Change every "Всего комментариев" in the material to "Число комментариев", leaving the rest of the lines as they are.

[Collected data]
——————

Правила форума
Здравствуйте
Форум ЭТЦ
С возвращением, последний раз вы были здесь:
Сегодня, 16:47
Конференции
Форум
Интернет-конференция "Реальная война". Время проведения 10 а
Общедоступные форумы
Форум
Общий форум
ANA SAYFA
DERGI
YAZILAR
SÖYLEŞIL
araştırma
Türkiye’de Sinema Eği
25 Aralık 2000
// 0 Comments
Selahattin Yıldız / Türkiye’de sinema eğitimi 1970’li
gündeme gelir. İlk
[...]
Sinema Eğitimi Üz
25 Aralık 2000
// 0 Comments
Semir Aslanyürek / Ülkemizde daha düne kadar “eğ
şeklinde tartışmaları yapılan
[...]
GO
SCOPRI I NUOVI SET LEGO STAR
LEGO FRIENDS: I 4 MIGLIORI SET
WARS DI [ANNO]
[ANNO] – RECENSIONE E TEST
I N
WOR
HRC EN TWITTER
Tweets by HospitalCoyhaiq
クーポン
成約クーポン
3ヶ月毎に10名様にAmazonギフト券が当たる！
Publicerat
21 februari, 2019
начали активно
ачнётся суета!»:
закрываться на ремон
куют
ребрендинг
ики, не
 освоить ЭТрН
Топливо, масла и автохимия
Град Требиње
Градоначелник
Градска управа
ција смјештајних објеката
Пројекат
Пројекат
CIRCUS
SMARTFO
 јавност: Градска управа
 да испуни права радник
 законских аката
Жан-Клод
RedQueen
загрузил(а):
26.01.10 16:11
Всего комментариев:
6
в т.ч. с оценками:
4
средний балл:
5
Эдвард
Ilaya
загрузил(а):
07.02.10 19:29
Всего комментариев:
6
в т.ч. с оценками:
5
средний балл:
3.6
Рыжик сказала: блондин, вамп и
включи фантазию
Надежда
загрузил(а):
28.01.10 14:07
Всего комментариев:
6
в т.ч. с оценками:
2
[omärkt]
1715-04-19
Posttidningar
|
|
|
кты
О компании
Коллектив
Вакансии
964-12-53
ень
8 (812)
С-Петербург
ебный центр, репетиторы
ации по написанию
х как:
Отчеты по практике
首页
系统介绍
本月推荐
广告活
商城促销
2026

——————

● ANSWER TO THIS EXERCISE
Правила форума
Здравствуйте
Форум ЭТЦ
С возвращением, последний раз вы были здесь:
Сегодня, 16:47
Конференции
Форум
Интернет-конференция "Реальная война". Время проведения 10 а
Общедоступные форумы
Форум
Общий форум
ANA SAYFA
DERGI
YAZILAR
SÖYLEŞIL
araştırma
Türkiye’de Sinema Eği
25 Aralık 2000
// 0 Comments
Selahattin Yıldız / Türkiye’de sinema eğitimi 1970’li
gündeme gelir. İlk
[...]
Sinema Eğitimi Üz
25 Aralık 2000
// 0 Comments
Semir Aslanyürek / Ülkemizde daha düne kadar “eğ
şeklinde tartışmaları yapılan
[...]
GO
SCOPRI I NUOVI SET LEGO STAR
LEGO FRIENDS: I 4 MIGLIORI SET
WARS DI [ANNO]
[ANNO] – RECENSIONE E TEST
I N
WOR
HRC EN TWITTER
Tweets by HospitalCoyhaiq
クーポン
成約クーポン
3ヶ月毎に10名様にAmazonギフト券が当たる！
Publicerat
21 februari, 2019
начали активно
ачнётся суета!»:
закрываться на ремон
куют
ребрендинг
ики, не
 освоить ЭТрН
Топливо, масла и автохимия
Град Требиње
Градоначелник
Градска управа
ција смјештајних објеката
Пројекат
Пројекат
CIRCUS
SMARTFO
 јавност: Градска управа
 да испуни права радник
 законских аката
Жан-Клод
RedQueen
загрузил(а):
26.01.10 16:11
Число комментариев:
6
в т.ч. с оценками:
4
средний балл:
5
Эдвард
Ilaya
загрузил(а):
07.02.10 19:29
Число комментариев:
6
в т.ч. с оценками:
5
средний балл:
3.6
Рыжик сказала: блондин, вамп и
включи фантазию
Надежда
загрузил(а):
28.01.10 14:07
Число комментариев:
6
в т.ч. с оценками:
2
[omärkt]
1715-04-19
Posttidningar
|
|
|
кты
О компании
Коллектив
Вакансии
964-12-53
ень
8 (812)
С-Петербург
ебный центр, репетиторы
ации по написанию
х как:
Отчеты по практике
首页
系统介绍
本月推荐
广告活
商城促销
2026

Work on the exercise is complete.